Victorian reforms thus encouraged women into the state of house-boundness, presumably for their own safety, because what terrible things might befall a woman if she was allowed to exist, think or speak for herself! From then on excursions to visiting other women’s homes for afternoon tea, or accompanying their husbands to the play house, better known contemporarily as a theatre, and not a brothel. Life for a Victorian woman of a husband with means was somewhat humdrum and such scenes of enigmatic idliness were the reserved privilege of upper middle-class women.


Working class women’s employment ‘opportunities’ were typically restricted to that of lady’s maid, seamstress or work-hand in the burgeoning new industry of manufacturing. Being dismally-paid, a fraction of that afforded male workers, female employees might dabble in a little sex work in order to bolster their finances. Earning a quick buck for very little work was a tempting justification, but most women found themselves practitioners of the world’s oldest profession as the consequence of corruption, abuse and exploitation. Working in male dominated environs, or tenured to a household not of their own, women were were seduced or raped, and once their virtue had been obliterated, their marriageability rolled downhill from there.



Not that this flourishing trade in vice and abuse was of any uppermost concern to the upstanding Members of Parliament of the Victorian day. Instead, they were preoccupied by the rampant venereal disease wrecking havoc amongst England's workforce. The same afflictions were similarly hogtying Her Majesty’s military capabilities - and not one decade passed in which wasn't in conflict somewhere across the glob



The Victorian policies had birthed a thriving medical speciality for the treatment of sexually-transmitted infections. The Contagious Diseases Act sprung into being in 1864. If that was not sufficient to curtail these wanton women, a second act was passed in 1866, and a third in 1869. As a result, women could be detained at any moment if she was suspected of having engaged in non-conjugal matters with non-conjugal men on a paid-for basis. It was thus she, not he, who would be locked up for months without trail whilst undergoing treatment. Such respite from the hardships of female life sounds just marvellous until one recalls that penicillin was not discovered until 1928.

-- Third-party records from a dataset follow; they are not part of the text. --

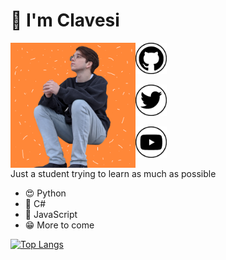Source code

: # 👋 I'm Clavesi

<img src="https://github.com/clavesi/clavesi/blob/master/img/profile-pic-2020-color.png?raw=true" align="left" width="200" height="200" />

<a href="https://github.com/clavesi"><img src="https://github.com/clavesi/clavesi/blob/master/img/github.png?raw=true" width="50" height="50" /></a>

<a href="https://twitter.com/clavesii"><img src="https://github.com/clavesi/clavesi/blob/master/img/twitter.png?raw=true" width="50" height="50" /></a>

<a href="https://www.youtube.com/channel/UCOcfPlsNiMSjtPpYuso48pw"><img src="https://github.com/clavesi/clavesi/blob/master/img/youtube.png?raw=true" width="50" height="50" /></a>

Just a student trying to learn as much as possible

- 😍 Python
- 👾 C#
- 😤 JavaScript
- 😁 More to come

[![Top Langs](https://github-readme-stats.vercel.app/api/top-langs/?username=clavesi&layout=compact)](https://github.com/anuraghazra/github-readme-stats)
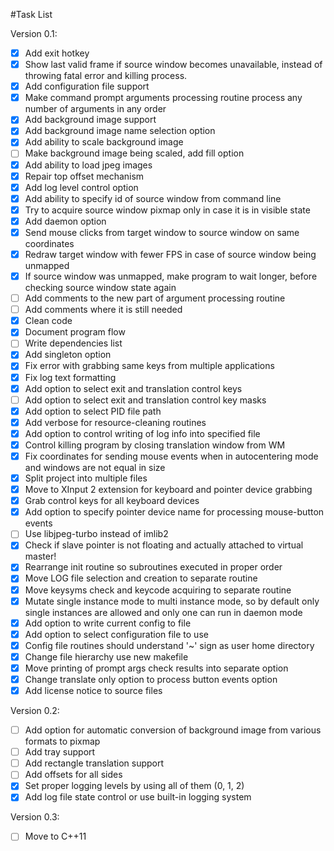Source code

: #Task List

Version 0.1:
- [x] Add exit hotkey
- [x] Show last valid frame if source window becomes unavailable,
 instead of throwing fatal error and killing process.
- [x] Add configuration file support
- [x] Make command prompt arguments processing routine process any number of 
arguments in any order
- [x] Add background image support
- [x] Add background image name selection option
- [x] Add ability to scale background image
- [ ] Make background image being scaled, add fill option
- [x] Add ability to load jpeg images
- [x] Repair top offset mechanism
- [x] Add log level control option
- [x] Add ability to specify id of source window from command line
- [x] Try to acquire source window pixmap only in case it is in visible state
- [x] Add daemon option
- [x] Send mouse clicks from target window to source window on same coordinates
- [x] Redraw target window with fewer FPS in case of source window being 
unmapped
- [x] If source window was unmapped, make program to wait longer, before 
checking source window state again
- [ ] Add comments to the new part of argument processing routine
- [ ] Add comments where it is still needed
- [x] Clean code
- [x] Document program flow
- [ ] Write dependencies list
- [x] Add singleton option
- [x] Fix error with grabbing same keys from multiple applications
- [x] Fix log text formatting
- [x] Add option to select exit and translation control keys
- [ ] Add option to select exit and translation control key masks
- [x] Add option to select PID file path
- [x] Add verbose for resource-cleaning routines
- [x] Add option to control writing of log info into specified file
- [x] Control killing program by closing translation window from WM
- [x] Fix coordinates for sending mouse events when in autocentering mode and
 windows are not equal in size
- [x] Split project into multiple files
- [x] Move to XInput 2 extension for keyboard and pointer device grabbing
- [x] Grab control keys for all keyboard devices
- [x] Add option to specify pointer device name for processing mouse-button
 events
- [ ] Use libjpeg-turbo instead of imlib2
- [x] Check if slave pointer is not floating and actually attached to virtual
 master!
- [x] Rearrange init routine so subroutines executed in proper order
- [x] Move LOG file selection and creation to separate routine
- [x] Move keysyms check and keycode acquiring to separate routine
- [x] Mutate single instance mode to multi instance mode, so by default only 
 single instances are allowed and only one can run in daemon mode
- [x] Add option to write current config to file
- [x] Add option to select configuration file to use
- [x] Config file routines should understand '~' sign as user home directory
- [x] Change file hierarchy use new makefile
- [x] Move printing of prompt args check results into separate option
- [x] Change translate only option to process button events option
- [x] Add license notice to source files

Version 0.2:
- [ ] Add option for automatic conversion of background image from various
 formats to pixmap
- [ ] Add tray support
- [ ] Add rectangle translation support
- [ ] Add offsets for all sides
- [x] Set proper logging levels by using all of them (0, 1, 2)
- [x] Add log file state control or use built-in logging system

Version 0.3:
- [ ] Move to C++11
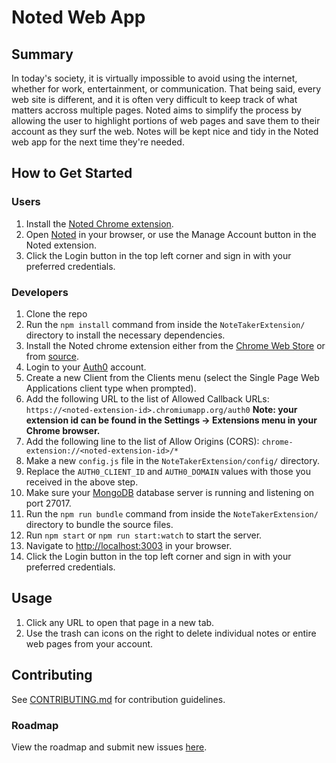 # Noted Web App #

## Summary ##

In today's society, it is virtually impossible to avoid using the internet, whether for work, entertainment, or communication. That being said, every web site is different, and it is often very difficult to keep track of what matters accross multiple pages. Noted aims to simplify the process by allowing the user to highlight portions of web pages and save them to their account as they surf the web. Notes will be kept nice and tidy in the Noted web app for the next time they're needed.

## How to Get Started ##

### Users ###

1. Install the [Noted Chrome extension](https://chrome.google.com/webstore/detail/noted/lfhnbpecbkhfahjfgllalgjjalediolj/related).
1. Open [Noted](https://noteextension.herokuapp.com/) in your browser, or use the Manage Account button in the Noted extension.
1. Click the Login button in the top left corner and sign in with your preferred credentials.

### Developers ###

1. Clone the repo
1. Run the `npm install` command from inside the `NoteTakerExtension/` directory to install the necessary dependencies.
1. Install the Noted chrome extension either from the [Chrome Web Store](https://chrome.google.com/webstore/detail/noted/lfhnbpecbkhfahjfgllalgjjalediolj/related) or from [source](https://github.com/Jellyfiish/Chrome-NoteTakerExtension).
1. Login to your [Auth0](https://auth0.com/) account.
  1. Create a new Client from the Clients menu (select the Single Page Web Applications client type when prompted).
  1. Add the following URL to the list of Allowed Callback URLs: `https://<noted-extension-id>.chromiumapp.org/auth0`
    **Note: your extension id can be found in the Settings -> Extensions menu in your Chrome browser.**
  1. Add the following line to the list of Allow Origins (CORS): `chrome-extension://<noted-extension-id>/*`
1. Make a new `config.js` file in the `NoteTakerExtension/config/` directory.
  1. Replace the `AUTH0_CLIENT_ID` and `AUTH0_DOMAIN` values with those you received in the above step.
1. Make sure your [MongoDB](https://www.mongodb.com/download-center#community) database server is running and listening on port 27017.
1. Run the `npm run bundle` command from inside the `NoteTakerExtension/` directory to bundle the source files.
1. Run `npm start` or `npm run start:watch` to start the server.
1. Navigate to [http://localhost:3003](http://localhost:3003/) in your browser.
1. Click the Login button in the top left corner and sign in with your preferred credentials.

## Usage ##

1. Click any URL to open that page in a new tab.
1. Use the trash can icons on the right to delete individual notes or entire web pages from your account.

## Contributing ##

See [CONTRIBUTING.md](CONTRIBUTING.md) for contribution guidelines.

### Roadmap ###

View the roadmap and submit new issues [here](https://github.com/Jellyfiish/NoteTakerExtension/issues).

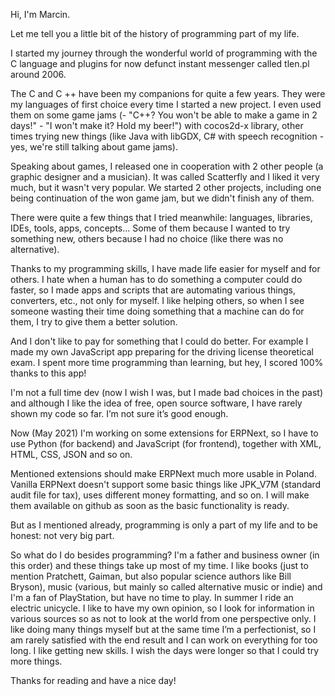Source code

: Hi, I'm Marcin.

Let me tell you a little bit of the history of programming part of my life.

I started my journey through the wonderful world of programming with the C language and plugins for now defunct instant messenger called tlen.pl around 2006.

The C and C ++ have been my companions for quite a few years. They were my languages of first choice every time I started a new project. I even used them on some game jams (- "C++? You won't be able to make a game in 2 days!" - "I won't make it? Hold my beer!") with cocos2d-x library, other times trying new things (like Java with libGDX, C# with speech recognition - yes, we're still talking about game jams).

Speaking about games, I released one in cooperation with 2 other people (a graphic designer and a musician). It was called Scatterfly and I liked it very much, but it wasn't very popular. We started 2 other projects, including one being continuation of the won game jam, but we didn't finish any of them.

There were quite a few things that I tried meanwhile: languages, libraries, IDEs, tools, apps, concepts... Some of them because I wanted to try something new, others because I had no choice (like there was no alternative).

Thanks to my programming skills, I have made life easier for myself and for others. I hate when a human has to do something a computer could do faster, so I made apps and scripts that are automating various things, converters, etc., not only for myself. I like helping others, so when I see someone wasting their time doing something that a machine can do for them, I try to give them a better solution.

And I don't like to pay for something that I could do better. For example I made my own JavaScript app preparing for the driving license theoretical exam. I spent more time programming than learning, but hey, I scored 100% thanks to this app!

I'm not a full time dev (now I wish I was, but I made bad choices in the past) and although I like the idea of free, open source software, I have rarely shown my code so far. I’m not sure it’s good enough.

Now (May 2021) I'm working on some extensions for ERPNext, so I have to use Python (for backend) and JavaScript (for frontend), together with XML, HTML, CSS, JSON and so on.

Mentioned extensions should make ERPNext much more usable in Poland. Vanilla ERPNext doesn't support some basic things like JPK_V7M (standard audit file for tax), uses different money formatting, and so on. I will make them available on github as soon as the basic functionality is ready.

But as I mentioned already, programming is only a part of my life and to be honest: not very big part. 

So what do I do besides programming? I'm a father and business owner (in this order) and these things take up most of my time. I like books (just to mention Pratchett, Gaiman, but also popular science authors like Bill Bryson), music (various, but mainly so called alternative music or indie) and I'm a fan of PlayStation, but have no time to play. In summer I ride an electric unicycle. I like to have my own opinion, so I look for information in various sources so as not to look at the world from one perspective only. I like doing many things myself but at the same time I’m a perfectionist, so I am rarely satisfied with the end result and I can work on everything for too long. I like getting new skills. I wish the days were longer so that I could try more things.

Thanks for reading and have a nice day!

Of course, all these matters are heartily in the past. Since the demise of the Victorians, we have had the Elizabethan era mark II. A time period placing men and women on an equal footing with the passing of the Sex Discrimination Act in 1975. This act has made it illegal for marriage, or the lack of, to be prejudicial to one’s interests and promotes the equality of opportunity. Naturally this has given women untold freedoms. Freedom from and freedom to! Freedom of the city too!


Prior to Victorians passing the Municipal Reform Act of 1835, only those designated “Freemans” could conduct business within the boundaries of the city of Oxford. Unless he was a privileged tradesman having matriculated from its world-renowned university, other workers earnings were restricted to city limits. To be a Freeman, one had to be the son of a Freeman or in apprenticeship to a Freeman to obtain a licence to trade. Even today, contemporary Freemans are the beneficial owners of council meadows and rivers surrounding the city’s boundaries, giving them sole use of its pastures for their cattle and horses, and the right to fish without permit in the River Thames. There's probably a few free shindigs to be had too.



So, it’s odd to read that in October, 2008, thirty-three years after the passing of the act, twelve women were finally granted the Freedom of the Oxford City. They were the first women to be fully admitted in eight hundred years. A few had previously been accepted as apprenticeships, but never a daughter nor daughter-in-law.


I guess hangovers are not just things endured by drunks.